Joseph Kimm oral history interview
Pilot Joseph E. Kimm is interviewed about his decade-spanning aviation career. He discusses his early experiences as a flight steward on Ford Trimotor aircraft, and his time as a copilot and pilot for Northwest Airways (later Northwest Airlines), spanning the 1930s to the 1970s. He also touches on his military service during World War II with Air Transport Command, U.S. Army Air Corps. Other topics discussed include his work building aircraft models, his experiences with various aircraft, and a memorable flight from Minneapolis to Seattle with Amelia Earhart.
Table Of Contents
Joseph Kimm had a 42-year long career with Northwest Airways and served with the Special Missions Group during World War II.
Joseph Edward Kimm was born August 18, 1911 in Minneapolis, Minnesota to Albert Peter and Catherine Kimm. He attended Central High School in Minneapolis, graduating in 1929. Because of the Depression, his family could not afford to send him to college, so he found a job helping make candy at a soda fountain.
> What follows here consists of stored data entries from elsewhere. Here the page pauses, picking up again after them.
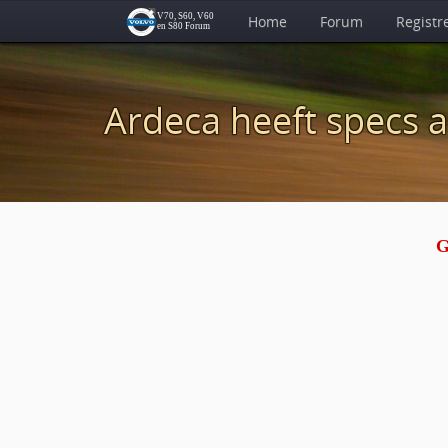
Home
Forum
Registr
Ardeca heeft specs 
G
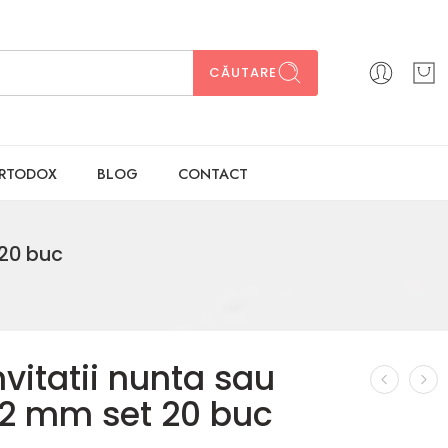
CĂUTARE
ORTODOX
BLOG
CONTACT
 20 buc
nvitatii nunta sau
162 mm set 20 buc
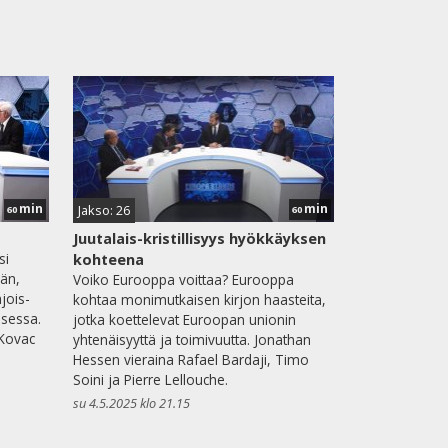
min
min
Jakso: 26
60
60
Juutalais-kristillisyys hyökkäyksen
si
kohteena
jän,
Voiko Eurooppa voittaa? Eurooppa
jois-
kohtaa monimutkaisen kirjon haasteita,
isessa.
jotka koettelevat Euroopan unionin
 Kovac
yhtenäisyyttä ja toimivuutta. Jonathan
Hessen vieraina Rafael Bardaji, Timo
Soini ja Pierre Lellouche.
su 4.5.2025 klo 21.15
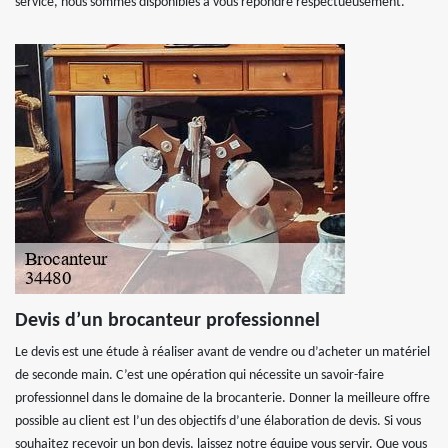
service, nous sommes disponibles à vous répondre respectueusement.
Devis d’un brocanteur professionnel
Le devis est une étude à réaliser avant de vendre ou d’acheter un matériel
de seconde main. C’est une opération qui nécessite un savoir-faire
professionnel dans le domaine de la brocanterie. Donner la meilleure offre
possible au client est l’un des objectifs d’une élaboration de devis. Si vous
souhaitez recevoir un bon devis, laissez notre équipe vous servir. Que vous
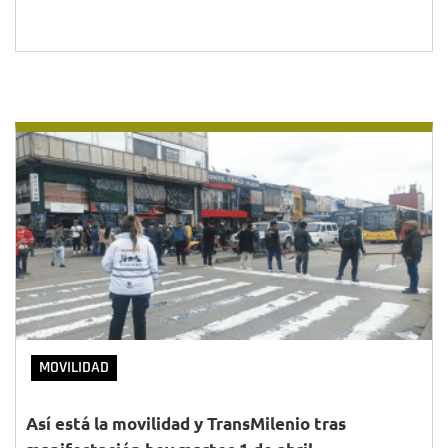
MOVILIDAD
Así está la movilidad y TransMilenio tras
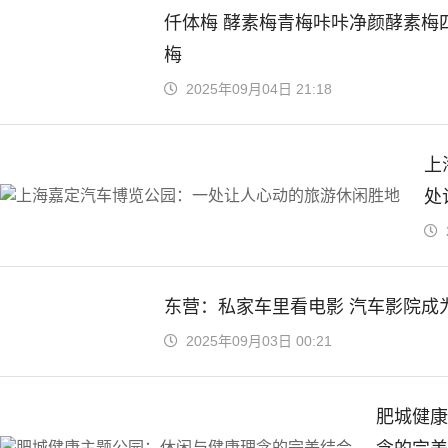
仟体梅 酵素梅青梅咔咔净颜酵素梅
梅
2025年09月04日 21:18
上
处
东营：私家车里看电影 汽车影院成为
2025年09月03日 00:21
肥城健康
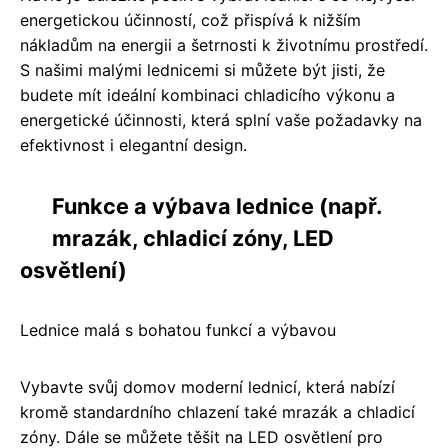
energetickou účinností, což přispívá k nižším
nákladům na energii a šetrnosti k životnímu prostředí.
S našimi malými lednicemi si můžete být jisti, že
budete mít ideální kombinaci chladicího výkonu a
energetické účinnosti, která splní vaše požadavky na
efektivnost i elegantní design.
Funkce a výbava lednice (např.
mrazák, chladicí zóny, LED
osvětlení)
Lednice malá s bohatou funkcí a výbavou
Vybavte svůj domov moderní lednicí, která nabízí
kromě standardního chlazení také mrazák a chladicí
zóny. Dále se můžete těšit na LED osvětlení pro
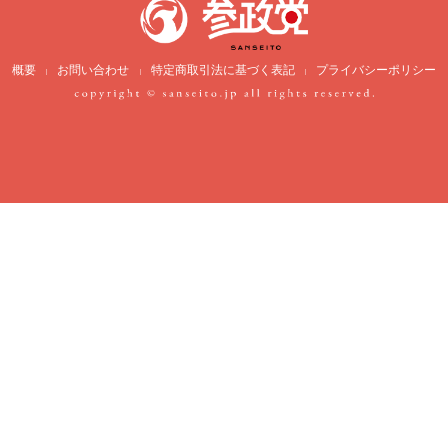
概要
お問い合わせ
特定商取引法に基づく表記
プライバシーポリシー
|
|
|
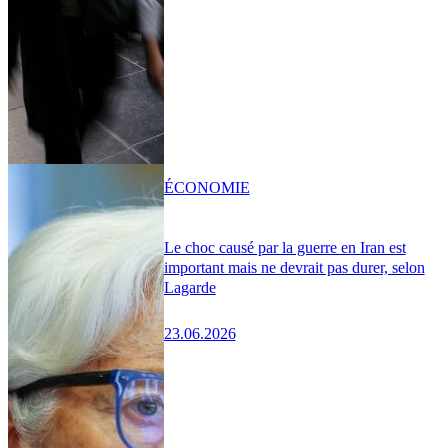
ÉCONOMIE
Le choc causé par la guerre en Iran est
important mais ne devrait pas durer, selon
Lagarde
23.06.2026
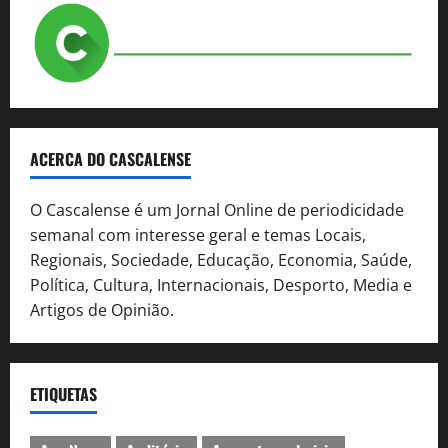
ACERCA DO CASCALENSE
O Cascalense é um Jornal Online de periodicidade
semanal com interesse geral e temas Locais,
Regionais, Sociedade, Educação, Economia, Saúde,
Política, Cultura, Internacionais, Desporto, Media e
Artigos de Opinião.
ETIQUETAS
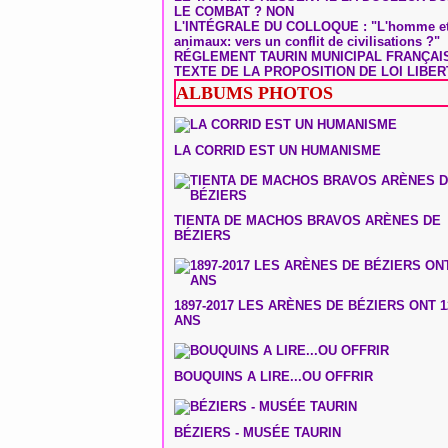
LE COMBAT ? NON
L'INTÉGRALE DU COLLOQUE : "L'homme et
animaux: vers un conflit de civilisations ?"
RÉGLEMENT TAURIN MUNICIPAL FRANÇAI
TEXTE DE LA PROPOSITION DE LOI LIBER
ALBUMS PHOTOS
LA CORRID EST UN HUMANISME
TIENTA DE MACHOS BRAVOS ARÈNES DE
BÉZIERS
1897-2017 LES ARÈNES DE BÉZIERS ONT 1
ANS
BOUQUINS A LIRE...OU OFFRIR
BÉZIERS - MUSÉE TAURIN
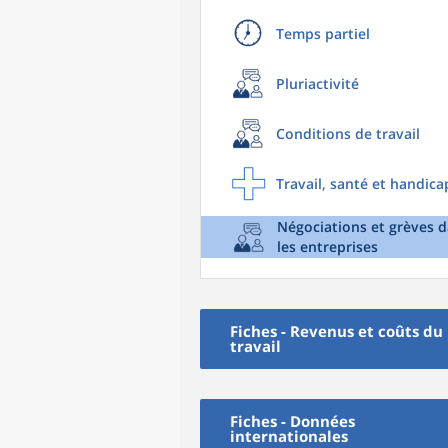
Temps partiel
Pluriactivité
Conditions de travail
Travail, santé et handica
Négociations et grèves 
les entreprises
Fiches - Revenus et coûts du
travail
Fiches - Données
internationales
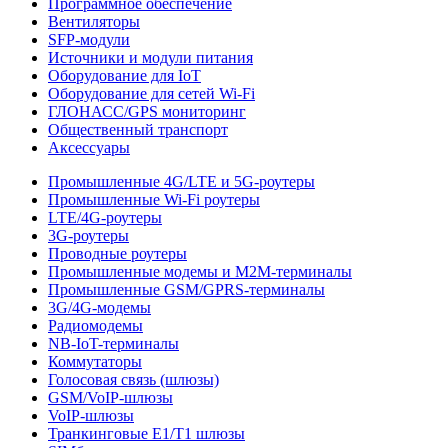
Программное обеспечение
Вентиляторы
SFP-модули
Источники и модули питания
Оборудование для IoT
Оборудование для сетей Wi-Fi
ГЛОНАСС/GPS мониторинг
Общественный транспорт
Аксессуары
Промышленные 4G/LTE и 5G-роутеры
Промышленные Wi-Fi роутеры
LTE/4G-роутеры
3G-роутеры
Проводные роутеры
Промышленные модемы и M2M-терминалы
Промышленные GSM/GPRS-терминалы
3G/4G-модемы
Радиомодемы
NB-IoT-терминалы
Коммутаторы
Голосовая связь (шлюзы)
GSM/VoIP-шлюзы
VoIP-шлюзы
Транкинговые E1/T1 шлюзы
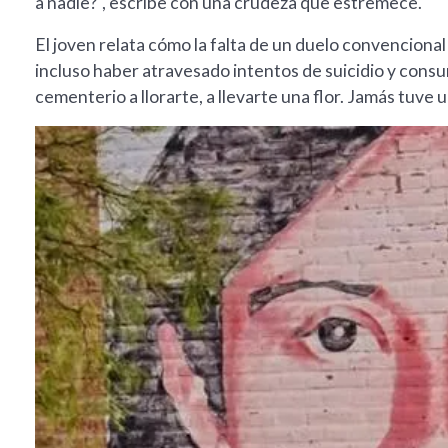
a nadie?", escribe con una crudeza que estremece.
El joven relata cómo la falta de un duelo convenciona
incluso haber atravesado intentos de suicidio y consumo
cementerio a llorarte, a llevarte una flor. Jamás tuve 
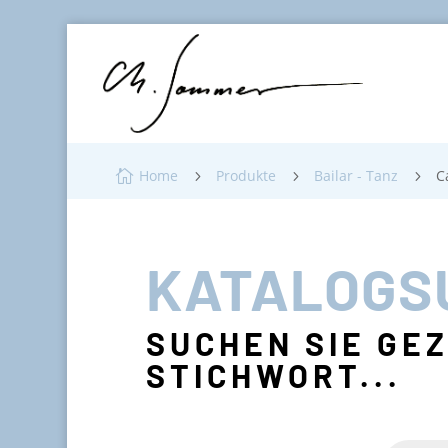
Home
Produkte
Bailar - Tanz
C

5
5
5
KATALOGS
SUCHEN SIE GE
STICHWORT...
Products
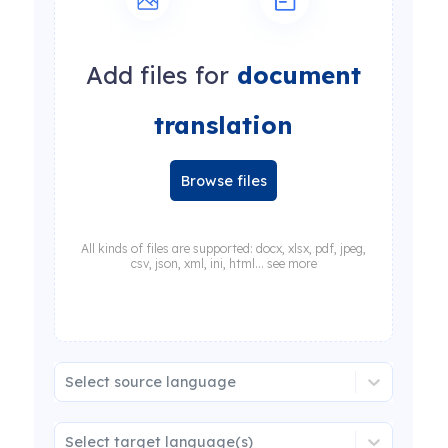
Add files for
document
translation
Browse files
All kinds of files are supported: docx, xlsx, pdf, jpeg,
csv, json, xml, ini, html... see more
Select source language
Select target language(s)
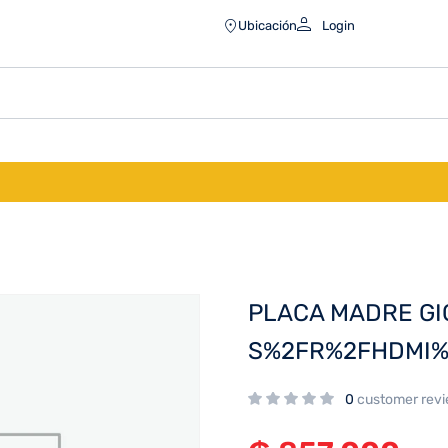
Ubicación
Login
PLACA MADRE GI
S%2FR%2FHDMI%
0
customer rev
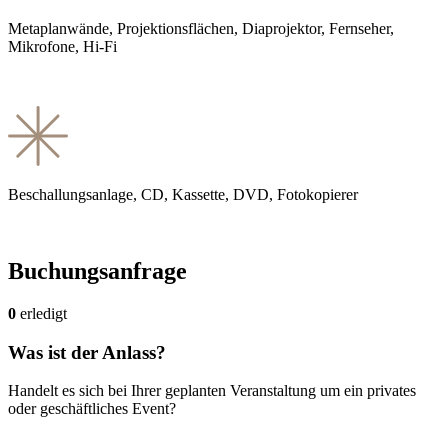
Metaplanwände, Projektionsflächen, Diaprojektor, Fernseher,
Mikrofone, Hi-Fi
Beschallungsanlage, CD, Kassette, DVD, Fotokopierer
Buchungsanfrage
0
erledigt
Was ist der Anlass?
Handelt es sich bei Ihrer geplanten Veranstaltung um ein privates
oder geschäftliches Event?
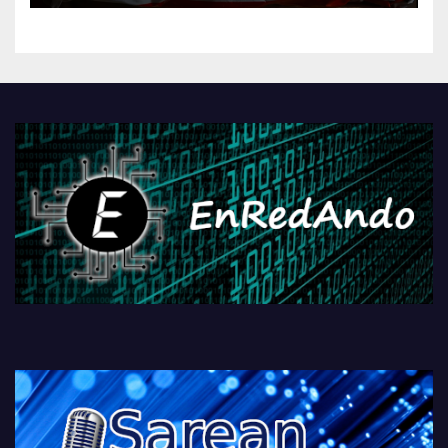
kontrola, Googleri behin
betiko zigorra
Androidengatik eta
PlayStationeko bideojoko
fisikoen amaiera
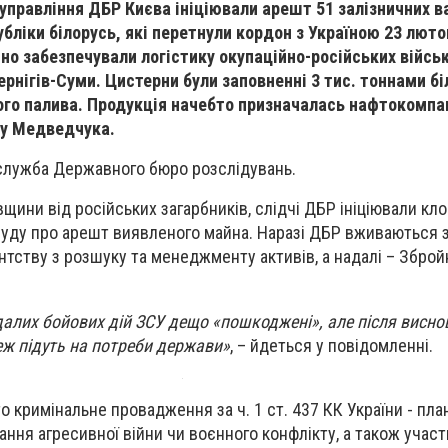
управління ДБР Києва ініціювали арешт 51 залізничних в
бліки білорусь, які перетнули кордон з Україною 23 люто
но забезпечували логістику окупаційно-російських війсь
рнігів-Суми. Цистерни були заповненні 3 тис. тоннами б
ого палива. Продукція начебто призначалась нафтокомпан
ву Медведчука.
лужба Державного бюро розслідувань.
вщини від російських загарбників, слідчі ДБР ініціювали кл
уду про арешт виявленого майна. Наразі ДБР вживаються з
нтству з розшуку та менеджменту активів, а надалі – Збро
вдалих бойових дій ЗСУ дещо «пошкоджені», але після висно
еж підуть на потреби держави»
, – йдеться у повідомленні.
 кримінальне провадження за ч. 1 ст. 437 КК України - пла
ання агресивної війни чи воєнного конфлікту, а також участ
As a child he enjoyed building model airplanes. At a meeting for model airplane makers he met Walter Bullock, an early aviator who shared Kimm’s hobby. When Kimm quit his job at the soda fountain, Bullock hired him to help make and sell model airplane kits. Bullock also flew for Northwest Airlines and invited Kimm on a flight. Having enjoyed the flight, Kimm then asked Bullock to help him get a job as a flight steward. Kimm was hired by Northwest Airways July 1, 1929 to serve as steward on the then-new Ford Trimotors. His primary task was to keep the airplane cabin clean. Kimm claims to have invented the air sickness bag while he was working as a steward. Realizing that being a pilot would be more a lucrative job, he sought out flight training. He began working for Northwest as co-pilot, and once he had earned his commercial pilot’s license he was promoted to captain in 1933 at the age of 23. His first route was between Fargo and Grand Forks, North Dakota.
Over the course of his piloting career, he was involved in opening up two important air routes, one from Minneapolis to Seattle, Washington across the northern Rockies. That flight had Amelia Earhart as a passenger, who was publicizing both her recent book and their history-making flight. He also opened a route across previously uncharted territory from Edmonton, Alberta, Canada to Anchorage and Fairbanks, Alaska.
Fascination with the P-12E motivated him to join the Army Air Corps Reserves prior to the U.S. entry into World War II. This later led to him being called into wartime active duty in 1941 as one of the few dozen pilots forming the Special Missions Group (Brass Hat Squadron) during the war. In this role, he flew various dignitaries around the world, including Senator Albert Hawkes, Mexican Air Force General Salinas, and then General Dwight D. Eisenhower.
In October 1956, Kimm and Senior Captain “Deke” DeLong marked Northwest’s 30th Anniversary by flying a restored Ford Trimotor coast to coast to mark the occasion. Treated like celebrities at every stop, Kimm and DeLong appeared on the Arthur Godfrey Show in New York.
Kimm flew his final Northwest Boeing 707 flight on August 17, 1971. In his retirement years he enjoyed skiing, scuba diving, and delivering Meals on Wheels until he was well into his 90s. Kimm lived to be 102 years old, passing away on September 19, 2013.
Biographical information derived from interview and additional information provided by interviewee.